A Costly Drug, Missing a Dose of Disclosure
#1
I literally makes me sick to the stomach to see how much this drug is going for, seeing how it's a first-line drug for Infantile Spasms. Families are having to go without this drug because their drug plans won't cover it, and at $38,000 per vial it's out of reach for many families. For reference, a vial will last anywhere from a couple of days to a couple of weeks, depending on your dosage and where you are in the treatment regime. At our peak, a vial lasted us 5 days/doses. That's $7,600 a dose at the current price. Ten years ago when we took it, it was "only" $1,900 a vial, which seemed outrageous then.

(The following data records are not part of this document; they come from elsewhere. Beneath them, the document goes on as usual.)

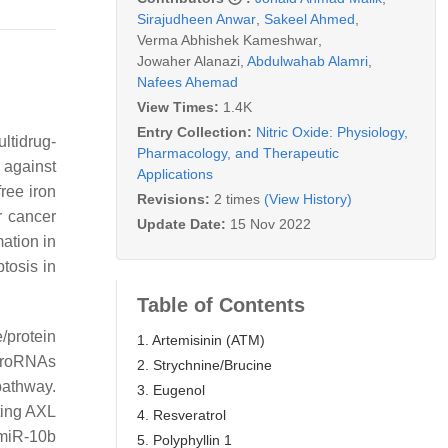
Sirajudheen Anwar
,
Sakeel Ahmed
,
Verma Abhishek Kameshwar
,
Jowaher Alanazi
,
Abdulwahab Alamri
,
Nafees Ahemad
View Times:
1.4K
Entry Collection:
Nitric Oxide: Physiology,
ultidrug-
Pharmacology, and Therapeutic
 against
Applications
free iron
Revisions:
2 times
(View History)
r cancer
Update Date:
15 Nov 2022
ation in
tosis in
Table of Contents
e/protein
1. Artemisinin (ATM)
icroRNAs
2. Strychnine/Brucine
pathway.
3. Eugenol
ting AXL
4. Resveratrol
 miR-10b
5. Polyphyllin 1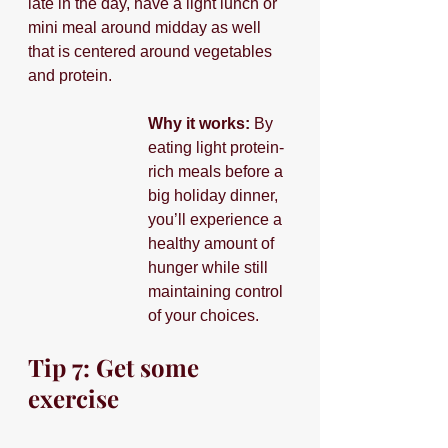
late in the day, have a light lunch or 
mini meal around midday as well 
that is centered around vegetables 
and protein.
Why it works:
 By 
eating light protein-
rich meals before a 
big holiday dinner, 
you’ll experience a 
healthy amount of 
hunger while still 
maintaining control 
of your choices.
Tip 7: Get some 
exercise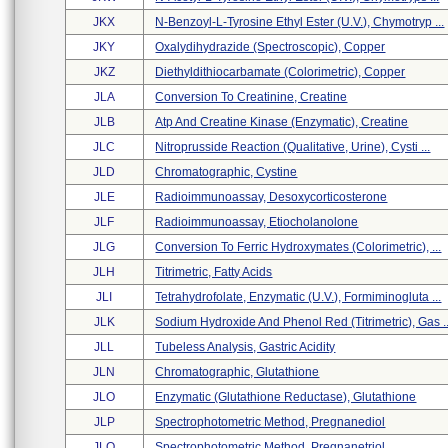
JKX
N-Benzoyl-L-Tyrosine Ethyl Ester (u.v.), Chymotryp ...
JKY
Oxalydihydrazide (spectroscopic), Copper
JKZ
Diethyldithiocarbamate (colorimetric), Copper
JLA
Conversion To Creatinine, Creatine
JLB
Atp And Creatine Kinase (enzymatic), Creatine
JLC
Nitroprusside Reaction (qualitative, Urine), Cysti ...
JLD
Chromatographic, Cystine
JLE
Radioimmunoassay, Desoxycorticosterone
JLF
Radioimmunoassay, Etiocholanolone
JLG
Conversion To Ferric Hydroxymates (colorimetric), ...
JLH
Titrimetric, Fatty Acids
JLI
Tetrahydrofolate, Enzymatic (u.v.), Formiminogluta ...
JLK
Sodium Hydroxide And Phenol Red (titrimetric), Gas ..
JLL
Tubeless Analysis, Gastric Acidity
JLN
Chromatographic, Glutathione
JLO
Enzymatic (glutathione Reductase), Glutathione
JLP
Spectrophotometric Method, Pregnanediol
JLQ
Spectrophotometric Method, Pregnanetriol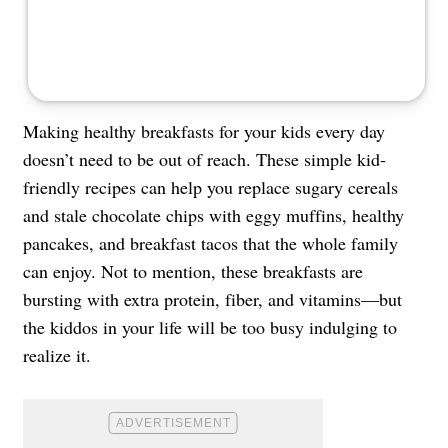
Making healthy breakfasts for your kids every day
doesn’t need to be out of reach. These simple kid-
friendly recipes can help you replace sugary cereals
and stale chocolate chips with eggy muffins, healthy
pancakes, and breakfast tacos that the whole family
can enjoy. Not to mention, these breakfasts are
bursting with extra protein, fiber, and vitamins—but
the kiddos in your life will be too busy indulging to
realize it.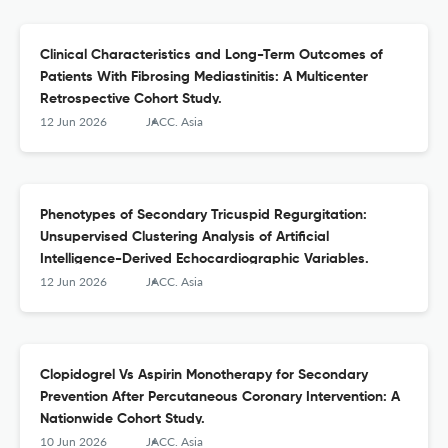
Clinical Characteristics and Long-Term Outcomes of
Patients With Fibrosing Mediastinitis: A Multicenter
Retrospective Cohort Study.
12 Jun 2026
JACC. Asia
Phenotypes of Secondary Tricuspid Regurgitation:
Unsupervised Clustering Analysis of Artificial
Intelligence-Derived Echocardiographic Variables.
12 Jun 2026
JACC. Asia
Clopidogrel Vs Aspirin Monotherapy for Secondary
Prevention After Percutaneous Coronary Intervention: A
Nationwide Cohort Study.
10 Jun 2026
JACC. Asia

This is on top of all the other expenses associated with the condition, which includes lengthy and frequent hospitalizations, rounds of MRI's and EEG's, copious amounts of bloodwork, frequent monitoring of vitals (we had to report to the local hospital 3x's a week once we were stable enough to go home-home to monitor blood pressure, etc), referrals to specialists like neurologists, genetics, nephrologists and audiologists to deal with the side effects of both the condition and it's treatment. And then once you finally get the epilepsy under control (assuming you can, without resorting to the keto diet, brain surgery, or both), you have years of therapy ahead of you. 90% of these kids end up with a disability of some kind, ranging from mild congnitive/learning dysfunctions to being unable to walk and talk and confined to a wheelchair. We've very blessed that we're somewhere in between - our daughter can walk, run, ride a three-wheeled bike and is toilet-trained. But she also suffers from serious cognitive deficiencies, significant fine and gross motor impairment, has difficulties communicating effectively and will never live independently.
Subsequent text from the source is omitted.